Every year on President Harry S. Truman’s birthday, the Harry S. Truman Good Neighbor Award Foundation hosts a luncheon in Kansas City in the late president’s honor and presents the “Good Neighbor Award” to a prominent and impactful citizen.
This year, Clinton was the recipient of this award and, luckily, I got the invitation to sit at the Baker University table. During his acceptance speech, Clinton spoke, surprisingly enough, about being a good neighbor.
Whether or not you agree with Clinton’s policies, you cannot deny he is a well-traveled man.

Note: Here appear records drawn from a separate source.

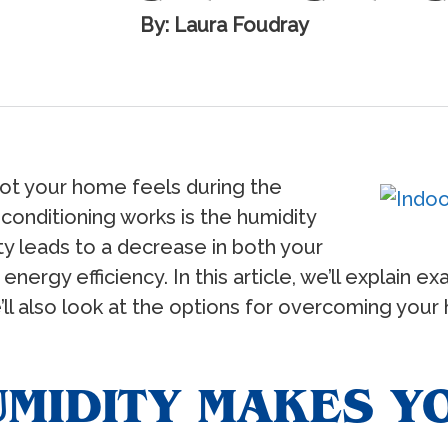
By: Laura Foudray
hot your home feels during the
 conditioning works is the humidity
ty leads to a decrease in both your
ergy efficiency. In this article, we’ll explain e
’ll also look at the options for overcoming your
MIDITY MAKES Y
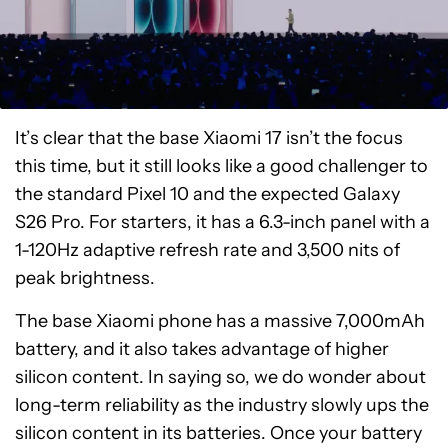
It’s clear that the base Xiaomi 17 isn’t the focus
this time, but it still looks like a good challenger to
the standard Pixel 10 and the expected Galaxy
S26 Pro. For starters, it has a 6.3-inch panel with a
1-120Hz adaptive refresh rate and 3,500 nits of
peak brightness.
The base Xiaomi phone has a massive 7,000mAh
battery, and it also takes advantage of higher
silicon content. In saying so, we do wonder about
long-term reliability as the industry slowly ups the
silicon content in its batteries. Once your battery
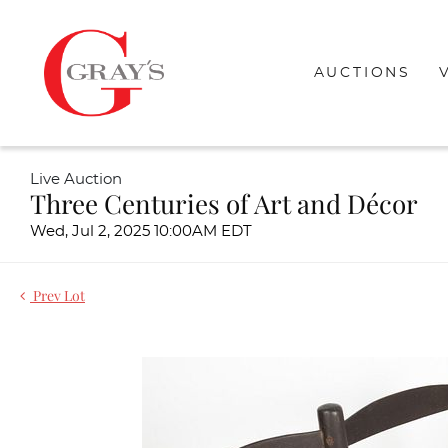
AUCTIONS
Live Auction
Three Centuries of Art and Décor
Wed, Jul 2, 2025 10:00AM EDT
Prev Lot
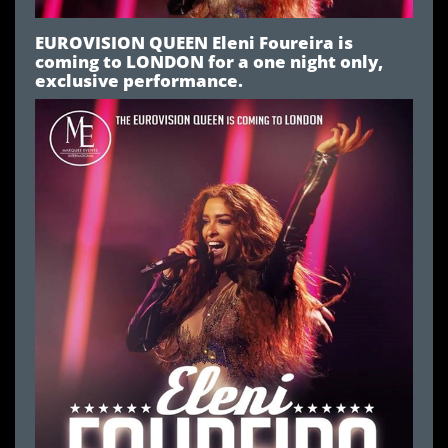
EUROVISION QUEEN Eleni Foureira is
coming to LONDON for a one night only,
exclusive performance.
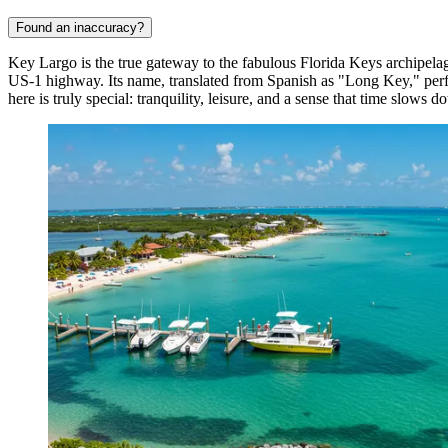
Found an inaccuracy?
Key Largo is the true gateway to the fabulous Florida Keys archipelag
US-1 highway. Its name, translated from Spanish as "Long Key," perfe
here is truly special: tranquility, leisure, and a sense that time slows d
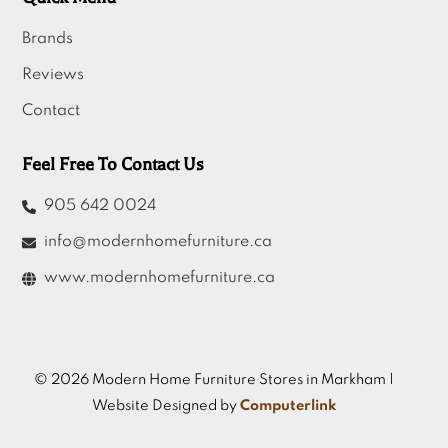
Brands
Reviews
Contact
Feel Free To Contact Us
905 642 0024
info@modernhomefurniture.ca
www.modernhomefurniture.ca
© 2026 Modern Home Furniture Stores in Markham |
Website Designed by
Computerlink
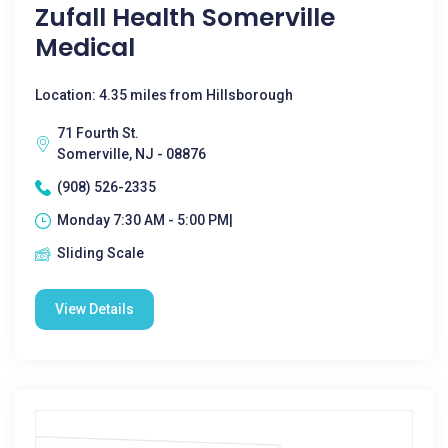
Zufall Health Somerville
Medical
Location: 4.35 miles from Hillsborough
71 Fourth St.
Somerville, NJ - 08876
(908) 526-2335
Monday 7:30 AM - 5:00 PM|
Sliding Scale
View Details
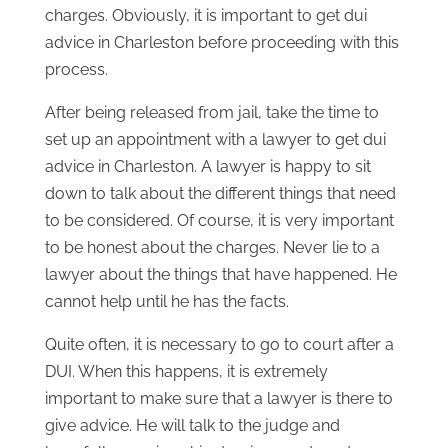
charges. Obviously, it is important to get dui
advice in Charleston before proceeding with this
process.
After being released from jail, take the time to
set up an appointment with a lawyer to get dui
advice in Charleston. A lawyer is happy to sit
down to talk about the different things that need
to be considered. Of course, it is very important
to be honest about the charges. Never lie to a
lawyer about the things that have happened. He
cannot help until he has the facts.
Quite often, it is necessary to go to court after a
DUI. When this happens, it is extremely
important to make sure that a lawyer is there to
give advice. He will talk to the judge and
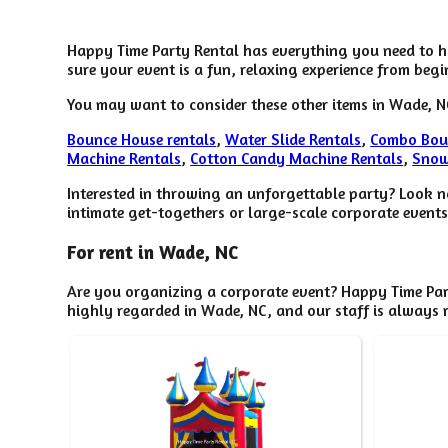
Happy Time Party Rental has everything you need to ho
sure your event is a fun, relaxing experience from begi
You may want to consider these other items in Wade, N
Bounce House rentals
,
Water Slide Rentals
,
Combo Bou
Machine Rentals
,
Cotton Candy Machine Rentals
,
Snow
Interested in throwing an unforgettable party? Look n
intimate get-togethers or large-scale corporate events
For rent in Wade, NC
Are you organizing a corporate event? Happy Time Par
highly regarded in Wade, NC, and our staff is always r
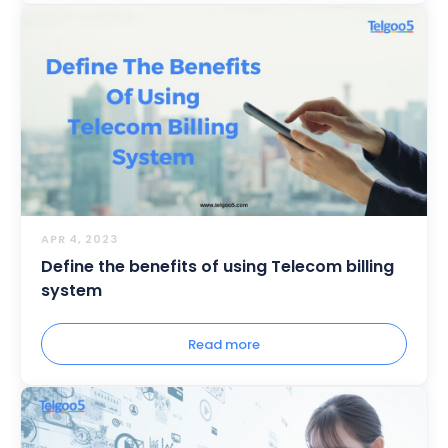
APR 4, 2023
Define the benefits of using Telecom billing
system
Read more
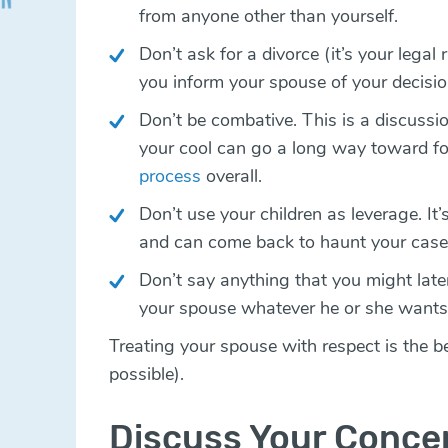
from anyone other than yourself.
Don’t ask for a divorce (it’s your legal
you inform your spouse of your decisio
Don’t be combative. This is a discussi
your cool can go a long way toward f
process
overall.
Don’t use your children as leverage. It’s
and can come back to haunt your cas
Don’t say anything that you might later
your spouse whatever he or she wants
Treating your spouse with respect is the be
possible).
Discuss Your Conce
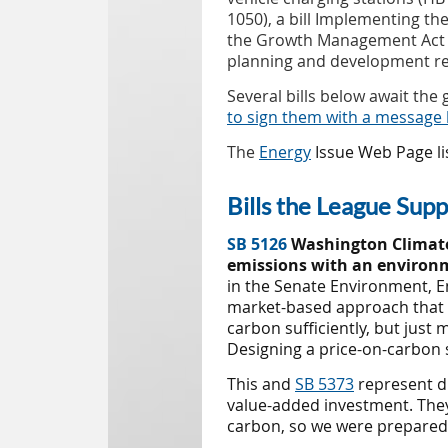
1050), a bill Implementing th
the Growth Management Act (H
planning and development re
Several bills below await th
to sign them with a message 
The
Energy
Issue Web Page lis
Bills the League Sup
S
B 5126
Washington Climate
emissions with an environm
in the Senate
Environment, E
market-based approach that a
carbon sufficiently, but just
Designing a price-on-carbon 
This and
SB 5373
represent di
value-added investment. They 
carbon, so we were prepared t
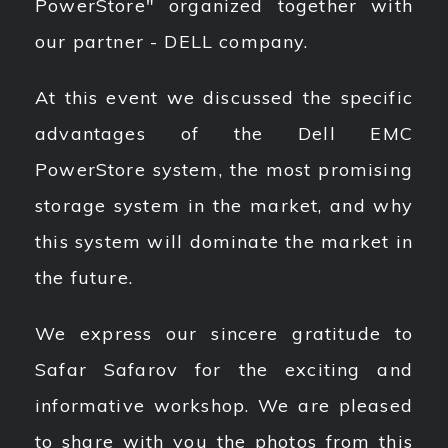
PowerStore" organized together with
our partner - DELL company.
At this event we discussed the specific
advantages of the Dell EMC
PowerStore system, the most promising
storage system in the market, and why
this system will dominate the market in
the future.
We express our sincere gratitude to
Safar Safarov for the exciting and
informative workshop. We are pleased
to share with you the photos from this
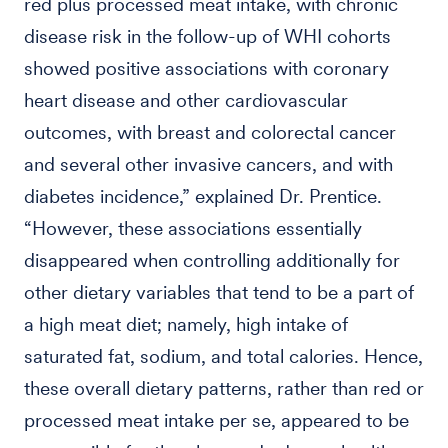
red plus processed meat intake, with chronic
disease risk in the follow-up of WHI cohorts
showed positive associations with coronary
heart disease and other cardiovascular
outcomes, with breast and colorectal cancer
and several other invasive cancers, and with
diabetes incidence,” explained Dr. Prentice.
“However, these associations essentially
disappeared when controlling additionally for
other dietary variables that tend to be a part of
a high meat diet; namely, high intake of
saturated fat, sodium, and total calories. Hence,
these overall dietary patterns, rather than red or
processed meat intake per se, appeared to be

His definition of a neighbor, therefore, was quite a bit broader than most people’s.
While his style of speaking alternated between almost lackadaisically telling family anecdotes to describing global problems with urgency, it was clear he was passionate about getting a message across.
The heart of his message was an insistence that people are the same no matter where you go, and they should be treated as such.
“Every non-age difference you can see is in one half of one percent of the human genome,” Clinton said.
That means we are all 99.5 percent the same. Yet I can easily recall half a dozen wars that have been fought on account of this half percent.
“Ever since cave times people know their identity is predicated from their differences from others,” Clinton said.
Humans instinctively gravitate toward those that are similar to them. It is an instinct based off fear. Primarily, fear of the unknown.
If instead we see these differences as opportunities, we are able to evolve and progress.
Expanding on the ‘two heads are better than one’ idiom, Clinton pointed out that if you pose a problem to 25 people of average intelligence and alternatively to one genius, the 25 people will always collectively come up with a better solution.
Clinton called this “creative cooperation.” In reality, it’s simply a willingness to accept different perspectives.
As always, this is easier said than done. For the next three-and-a-half months, however, I’ll be forced to put my money where my mouth is. Fulfilling a lifelong goal, I will be living studying in Granada, Spain, this semester.
So I intend to travel to Spain with the mindset Clinton implores all people to have.
Although I will inevitably run into many cultural differences while abroad, I will also strive to focus on the 99.5 percent that I have in common with anyone I encounter. I believe this mindset will enable me to enjoy any and all experiences to the utmost.
I trust Clinton’s words of wisdom will not let me down.